▶ Texte extrait
____________________

Au XIXe siècle, alors que la science se publicise à  travers les expositions universelles et des collections de livres de poche ("Bibliothèque des Merveilles" d'Hachette à  partir de 1864), de nombreux périodiques de vulgarisation apparaissent : Le Magasin pittoresque, Cosmos, La Science pour tous, Le Magasin d'éducation et de récréation, L'Ami des sciences, La Science populaire... soit au moins dix revues scientifiques différentes disponibles jusqu'en 1890.

Mais le point remarquable est que nombre de ces revues n'offraient pas simplement de vulgariser les savoirs de l'Académie et des savants officiels mais proposaient aux lecteurs de devenir de petits savants : c'était le programme de la "science populaire", largement promu par Camille Flammarion[1]. La science populaire, ce sont d'abord des livres-modes d'emploi : 100.000 exemplaires vendus de l'Astronomie populaire de Flammarion, 46 réimpressions de la Science amusante de Tom-Ti. Ce sont aussi des cours du soir publics et gratuits, comme les cours d'astronomie populaire donnés par Auguste Comte (lui-même !) ou par François Arago. Ce sont enfin des activités comme les explorations en ballon, l'observation du ciel et des étoiles, des expériences de science amusante... auxquelles le quidam peut prendre part. Malheureusement, le poids croissant de l'Académie des sciences (à  qui les amateurs peuvent en théorie soumettre leurs travaux, mais qui ont bien du mal en pratique) et la professionnalisation de la science aura raison de ce mouvement.

____________________

▶ Travail à faire
- A) Recopiez le passage du texte sur la science populaire au XIXe siècle en commençant à « Au XIXe siècle, alors » et en terminant à « disponibles jusqu'en 1890. ».
- B) Poursuivez le texte sur la science populaire au XIXe siècle à partir de sa dernière phrase.

▶ Bloc de données
____________________

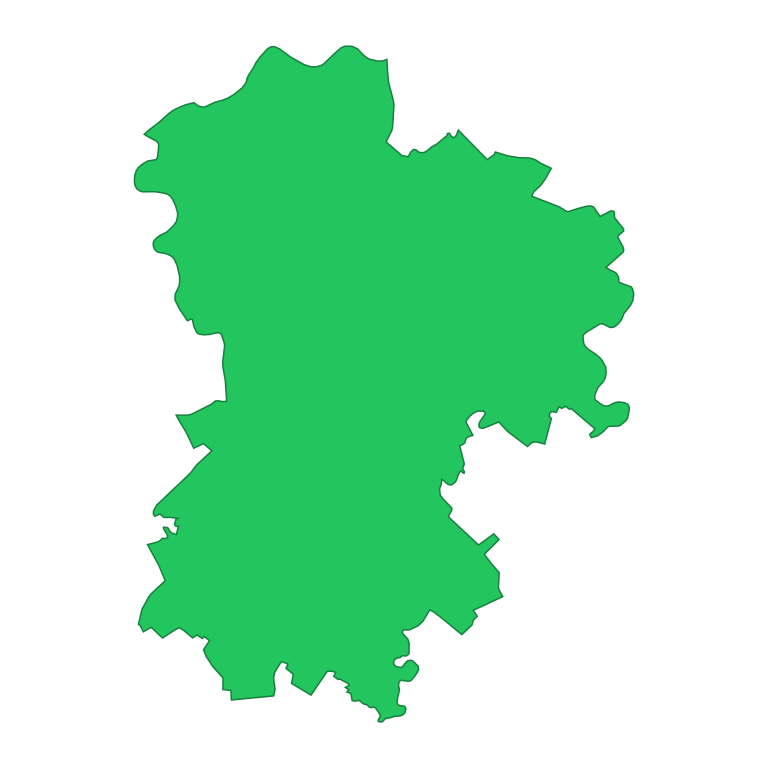 the district of Gia Loc, Hải Dương, Vietnam
{"feature_id": "81297802B14141540631295", "entity_name": "Gia Loc", "entity_type": "district", "adm_level": 2, "iso_a3": "VNM", "parent_name": "Vietnam", "parent_adm1": "Hải Dương", "projection": "orthographic", "projection_center": [106.289, 20.847], "detail": "fine", "context": "isolated", "style": "filled", "palette": "green", "viewbox_px": 768, "rotation_deg": 0, "n_neighbors": 0, "source": "geoboundaries", "source_scale": "gbopen_adm2", "svg_char_len": 6094}
<svg xmlns="http://www.w3.org/2000/svg" viewBox="0 0 768 768"><path d="M187.5,415.2L176.2,415.1L178.7,419.9L186.0,432.0L193.8,448.2L203.6,443.6L211.8,450.8L196.7,464.9L190.8,472.6L186.0,477.3L156.8,505.0L153.5,510.7L153.4,514.5L154.9,516.2L159.1,514.3L160.3,514.2L163.5,517.2L164.9,517.5L170.3,517.4L178.0,518.3L175.9,519.3L174.5,524.3L175.3,525.8L176.3,526.3L178.3,526.3L176.5,534.5L172.7,533.4L170.6,532.2L167.7,527.7L163.6,527.1L163.4,527.8L163.9,529.3L167.6,535.7L167.6,536.9L167.0,538.0L165.1,538.6L162.3,538.2L160.7,540.1L158.0,541.9L147.5,544.6L158.6,564.9L165.2,580.7L150.6,594.3L149.2,596.1L142.3,608.7L141.7,610.2L138.5,624.5L139.9,625.0L143.4,631.8L151.2,627.3L162.5,638.0L175.6,629.5L179.4,627.8L183.6,630.3L192.6,637.9L197.1,635.0L202.3,638.5L204.4,636.6L209.5,640.7L203.5,649.7L206.2,656.5L212.9,666.7L223.0,677.9L222.9,689.6L230.9,690.4L231.4,700.0L273.7,695.9L275.1,689.1L273.8,680.3L273.7,676.9L274.3,674.4L274.9,672.0L280.9,662.3L282.5,661.8L287.9,664.1L286.0,668.3L293.3,674.3L291.5,683.4L311.0,695.1L327.1,671.6L327.5,671.3L330.5,671.2L334.5,671.8L335.5,672.8L333.7,676.3L337.9,679.4L340.9,679.2L341.8,680.2L347.0,682.8L348.9,684.4L348.9,685.6L345.3,687.3L348.7,689.7L347.0,692.2L349.4,692.7L350.9,693.8L352.2,700.6L354.6,701.1L359.4,700.4L362.6,703.3L364.6,704.3L366.9,704.6L369.1,707.0L370.8,707.6L374.2,707.1L375.4,707.9L378.6,712.3L380.1,715.2L380.1,716.9L378.1,720.1L378.2,721.0L378.9,721.8L381.6,721.9L382.9,721.4L385.2,718.8L385.9,718.5L390.9,717.6L394.0,716.5L400.4,715.9L402.6,714.9L404.7,713.2L405.9,709.3L405.5,707.5L404.6,706.3L398.8,705.3L397.9,704.6L397.2,702.6L397.5,698.2L399.3,690.8L399.4,689.1L398.5,685.7L399.0,682.3L400.3,680.6L401.3,680.3L408.4,681.3L410.8,680.8L414.9,676.0L417.4,672.3L418.6,669.6L418.1,666.1L412.6,660.7L411.0,660.3L407.8,660.6L405.3,663.0L403.0,666.1L401.1,667.5L395.9,666.6L393.7,664.1L393.8,661.0L394.7,659.5L397.1,658.1L400.3,657.5L402.2,655.8L406.4,655.9L408.7,654.1L409.1,652.7L409.1,643.8L408.5,640.8L407.7,638.9L402.7,633.6L402.5,631.6L403.4,629.7L407.6,630.1L409.9,629.7L418.2,625.7L422.9,621.3L429.8,609.8L433.2,611.6L443.5,619.5L461.8,634.6L472.0,625.0L473.5,619.9L477.3,616.3L473.3,610.3L502.7,596.6L499.2,590.1L498.4,587.5L499.2,572.6L492.2,564.7L484.3,554.3L499.0,539.6L493.8,533.8L478.6,545.0L450.4,518.7L448.4,516.3L451.5,510.8L451.9,509.2L451.5,507.7L442.9,498.7L440.4,495.3L440.0,493.3L439.6,488.5L441.3,484.3L441.7,479.4L442.3,479.4L447.4,484.0L450.1,485.0L452.1,484.7L455.5,481.8L456.6,479.7L458.0,475.3L460.0,471.6L460.9,471.2L463.7,473.3L464.3,473.0L464.3,471.4L463.1,469.7L462.7,468.4L464.3,463.9L459.7,445.7L462.2,444.8L464.8,442.9L466.1,438.5L467.1,437.5L469.5,436.3L472.9,435.4L466.0,422.2L466.4,420.5L469.4,416.6L472.8,413.6L476.0,411.8L478.5,411.0L483.8,411.3L485.3,412.9L484.8,414.5L480.0,421.5L478.9,424.2L479.2,427.1L480.0,427.9L483.3,428.3L498.8,422.0L507.5,431.4L527.5,446.5L530.7,443.4L533.8,442.0L537.1,442.0L544.7,444.1L551.4,418.5L549.4,416.5L549.7,413.6L550.2,412.7L551.8,411.6L556.4,412.3L558.9,406.8L562.0,408.4L565.4,406.2L569.5,409.3L571.2,408.6L595.0,428.9L592.8,431.7L589.7,434.3L591.2,437.6L597.3,436.0L603.0,431.9L607.8,426.9L609.4,426.3L618.6,426.0L620.6,425.1L625.7,420.8L627.4,418.6L629.0,411.7L629.3,407.6L628.4,405.1L626.4,403.5L624.1,402.6L618.3,401.9L614.0,403.0L608.3,405.9L605.1,406.1L602.9,405.3L600.3,403.7L595.2,399.7L594.7,397.2L594.9,395.0L597.8,387.7L603.5,381.4L605.2,378.0L606.1,373.2L605.8,367.1L601.6,359.7L599.1,357.0L596.2,354.6L588.0,349.1L584.8,345.7L583.7,343.2L583.0,337.3L583.2,335.5L583.8,334.5L586.0,332.4L600.1,323.9L602.8,323.8L610.2,327.5L613.3,327.3L615.8,325.9L619.0,323.0L620.5,321.0L621.7,319.2L624.1,313.3L630.5,305.3L632.8,300.6L633.6,295.2L633.6,292.7L632.4,288.7L631.4,287.0L619.4,282.5L618.8,281.6L618.7,277.6L616.7,273.9L615.2,272.4L608.9,269.4L606.0,267.3L622.9,252.4L623.6,251.1L623.7,249.6L622.9,246.6L617.9,237.5L617.9,236.5L618.2,235.7L623.7,231.1L623.5,228.8L614.6,217.8L614.3,212.1L613.6,211.2L610.7,210.9L600.1,216.5L593.7,207.1L591.0,206.0L587.6,206.0L578.7,208.3L568.0,211.7L566.1,211.1L559.5,207.0L532.0,196.3L532.5,194.3L534.1,191.5L541.0,185.1L545.3,179.0L551.3,168.3L540.6,163.2L535.9,160.1L533.0,158.9L529.7,158.0L519.6,157.8L507.9,155.9L495.3,152.0L494.1,154.7L487.2,159.6L458.3,130.1L456.3,135.3L454.5,137.3L453.3,137.6L451.7,136.5L450.5,135.3L449.6,133.2L447.3,133.5L447.3,135.1L446.2,136.3L436.4,144.3L431.8,146.7L426.7,151.1L423.7,152.6L420.4,152.5L418.6,152.1L416.9,150.5L414.4,149.3L412.9,149.9L410.7,152.2L408.2,156.6L402.1,155.7L386.1,141.9L391.9,130.3L392.6,126.8L394.0,104.5L392.6,97.7L388.5,81.9L387.6,72.1L386.9,59.4L383.5,60.7L379.3,61.1L377.1,61.0L369.1,59.0L366.3,57.5L363.3,54.9L357.4,48.8L352.3,46.4L347.2,46.1L344.2,46.4L341.0,47.9L333.9,54.1L323.5,64.1L320.9,65.5L317.5,66.5L313.0,66.9L308.9,66.3L303.9,64.5L290.2,56.8L279.6,48.9L274.3,46.6L271.1,46.8L267.8,48.6L265.2,51.3L260.0,57.1L255.6,63.2L253.9,67.0L248.6,75.1L247.1,78.5L246.4,81.5L245.0,84.1L241.8,88.2L233.2,95.0L227.5,98.2L222.6,100.2L215.1,102.2L204.6,107.1L200.9,106.8L198.0,105.7L193.9,102.7L185.5,104.8L179.4,107.3L173.6,110.1L169.8,112.7L158.2,123.0L148.7,130.2L144.2,134.3L149.5,137.5L155.0,140.3L156.8,141.5L158.0,142.8L158.6,144.4L158.5,148.9L157.6,155.6L157.2,157.9L156.2,159.6L147.7,161.0L142.7,163.9L138.3,167.5L136.3,170.8L134.8,175.2L134.4,180.2L134.6,183.9L135.3,186.2L137.0,189.0L140.3,191.2L142.3,191.8L155.1,191.7L163.7,193.1L167.5,194.2L170.3,196.1L172.7,199.5L175.6,205.8L177.6,212.8L177.5,216.9L176.3,221.8L173.0,226.2L166.6,232.2L160.3,235.2L156.8,237.8L154.8,239.8L153.6,241.7L153.2,243.7L153.4,246.2L154.3,249.0L156.5,251.4L158.5,252.3L166.9,253.9L170.3,255.5L172.5,257.0L174.4,259.5L177.1,265.5L179.6,276.3L179.6,282.5L179.0,286.1L175.2,294.3L175.0,300.0L179.1,308.3L187.4,320.8L191.0,319.1L192.4,319.5L193.8,326.2L196.0,331.1L197.4,333.1L199.2,334.2L203.8,334.8L209.3,334.5L217.6,332.7L219.1,332.8L220.9,333.9L221.6,335.1L224.1,342.4L224.6,345.9L222.7,362.2L223.1,367.9L225.3,380.7L226.7,401.4L221.9,401.6L218.9,400.8L215.6,400.9L211.2,404.3L191.8,414.1L187.5,415.2Z" fill="#22c55e" stroke="#15803d" stroke-width="1.5"/></svg>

____________________

▶ Réponses rédigées
- A)
Au XIXe siècle, alors que la science se publicise à  travers les expositions universelles et des collections de livres de poche ("Bibliothèque des Merveilles" d'Hachette à  partir de 1864), de nombreux périodiques de vulgarisation apparaissent : Le Magasin pittoresque, Cosmos, La Science pour tous, Le Magasin d'éducation et de récréation, L'Ami des sciences, La Science populaire... soit au moins dix revues scientifiques différentes disponibles jusqu'en 1890.

- B)
Et aujourd'hui, à  part l'observation naturaliste et éventuellement l'astronomie, les sciences sont trop complexes pour devenir objet de pratiques amateurs. A moins de réintroduire la science amusante, ou de s'adonner quotidiennement à  la cuisine moléculaire d'Hervé This. Pourtant, elle semble ressurgir aux Etats-Unis avec la SAS, Society for Amateur Scientists. Un petit coup d'œil à  son bimensuel, The Citizen Scientist, vous convaincra de la diversité des activités de ses membres, de l'étude de la fixation de l'azote par les bactéries à  la détection de la radiation...

P.S. Pour en savoir plus sur l'histoire de la vulgarisation au XIXe sièce, je vous conseille fortement l'article de Bernadette Bensaude-Vincent : "Un public pour la science : l'essor de la vulgarisation au XIXe siècle"...

Notes

[1] Flammarion commença à  écrire à  16 ans, alors qu'il était apprenti graveur-ciseleur, avant d'acquérir une formation scientifique sur le tas comme élève astronome à  l'Observatoire de Paris.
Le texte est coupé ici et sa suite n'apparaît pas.